By that standard, Mrs. Groton was a woman of great value and success. People, even those who struggled for their income, forgave her wealth because it was the means by which she lived a rich life of service to her community. Happily, the people of Ashville weren't wrong in their estimation.
As so many around the country, they got to know Mrs. Groton from her published writing. Throughout the 1970s and well into the 1980s, Mrs. Groton wrote a column for one of the popular women's magazines, dispensing style and manners advice for “women of a certain age,” and sharing her experiences of the world. Mrs. Brown looked forward to the twentieth of every month, give or take a few days, when she would receive in her mail the latest issue of the magazine.
Over the years Mrs. Brown had clipped and saved many of Mrs. Groton's columns. One of her favorites was how, year after year in the magazine's Christmas issue, after Mrs. Groton suggested various ideas for presents, glittering things she'd seen in the shops, she always concluded with this spirited advice:
If you can't afford to shop this year, by all means celebrate nonetheless. Write letters to everyone on your list and tell them how and why you appreciate them, especially this year. Be specific. Cite examples. And this advice isn't just for women whose budgets preclude shopping. It's also for women who shop at the holiday, and maybe shop too much. Especially to children and grandchildren, let your note, even more than your present, be the real gift.

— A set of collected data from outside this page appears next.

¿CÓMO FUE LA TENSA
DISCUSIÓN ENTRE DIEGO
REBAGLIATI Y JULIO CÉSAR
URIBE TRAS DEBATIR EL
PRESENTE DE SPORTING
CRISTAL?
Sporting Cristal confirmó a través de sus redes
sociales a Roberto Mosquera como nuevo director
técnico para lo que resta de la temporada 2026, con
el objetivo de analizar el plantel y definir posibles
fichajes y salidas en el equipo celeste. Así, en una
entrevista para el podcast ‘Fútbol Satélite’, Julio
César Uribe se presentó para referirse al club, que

Why not? If it is written from your heart, it's a keeper, and far more lasting than the pair of new gloves soon lost in a taxi.
Even though the people, places, and things described were not of Mrs. Brown's experience, she identified with the feelings in Mrs. Groton's columns.

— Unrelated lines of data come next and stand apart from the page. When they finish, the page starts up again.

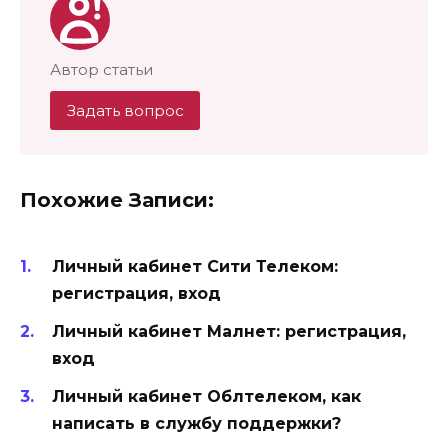
Автор статьи
Задать вопрос
Похожие Записи:
Личный кабинет Сити Телеком:
регистрация, вход
Личный кабинет Малнет: регистрация,
вход
Личный кабинет Облтелеком, как
написать в службу поддержки?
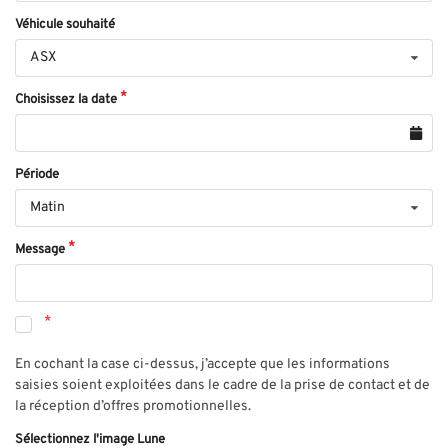
Véhicule souhaité
ASX
Choisissez la date
Période
Matin
Message
En cochant la case ci-dessus, j’accepte que les informations
saisies soient exploitées dans le cadre de la prise de contact et de
la réception d’offres promotionnelles.
Sélectionnez l'image Lune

There was the one about meeting Eleanor Rooseveltâ“focused and determined with the kindest heart and concern for people of all races and economies.”

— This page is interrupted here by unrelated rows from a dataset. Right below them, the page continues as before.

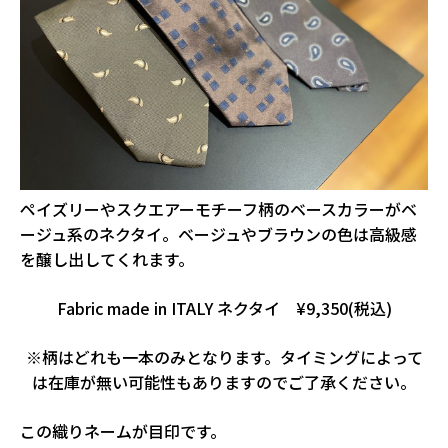
ペイズリーやスクエアーモチーフ柄のベースカラーがベ
ージュ系のネクタイ。ベージュやブラウンの色は高級感
を醸し出してくれます。
Fabric made in ITALY ネクタイ ¥9,350(税込)
※柄はどれも一本のみとなります。タイミングによって
は在庫が無い可能性もありますのでご了承ください。
この織りネームが目印です。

Another column was from London, where Mrs. Groton had just met the Queen. “Talking to her, you realize that Her Majesty is at heart a young mother and wife like you once were, or may still be. But she is the most grown-up woman I've ever known. Already through so many trials and tribulations she is par excellence the most elegant survivor I expect I'll ever be so privileged to meet.”
And the column Mrs. Groton wrote about her housekeeper in New York, the mother of a soldier who was killed in Vietnam.
“When a child dies, not just all mothers, but all women, become one in grief,” Mrs. Groton wrote.
Everyone in Ashville understood. Mrs. Groton's only child, her son, David, had been killed in the Vietnam War the year before. Of that, she never wrote, but the depth of her feelings, and her courage, was never doubted.
David's memorial service was held at St. James' Church in New York, but he was buried in Ashville. There were a few people left, now of a certain age, including Mrs. Brown, who never forgot the hearse down Main Street the autumn day he was put to rest, the crackling sounds of the car's slow wheels on dry October leaves, and seeing Mrs. Groton through the window, having chosen to ride with David rather than in a separate car. Her gloved hand on the flag on his coffin; keeping it in place, holding on.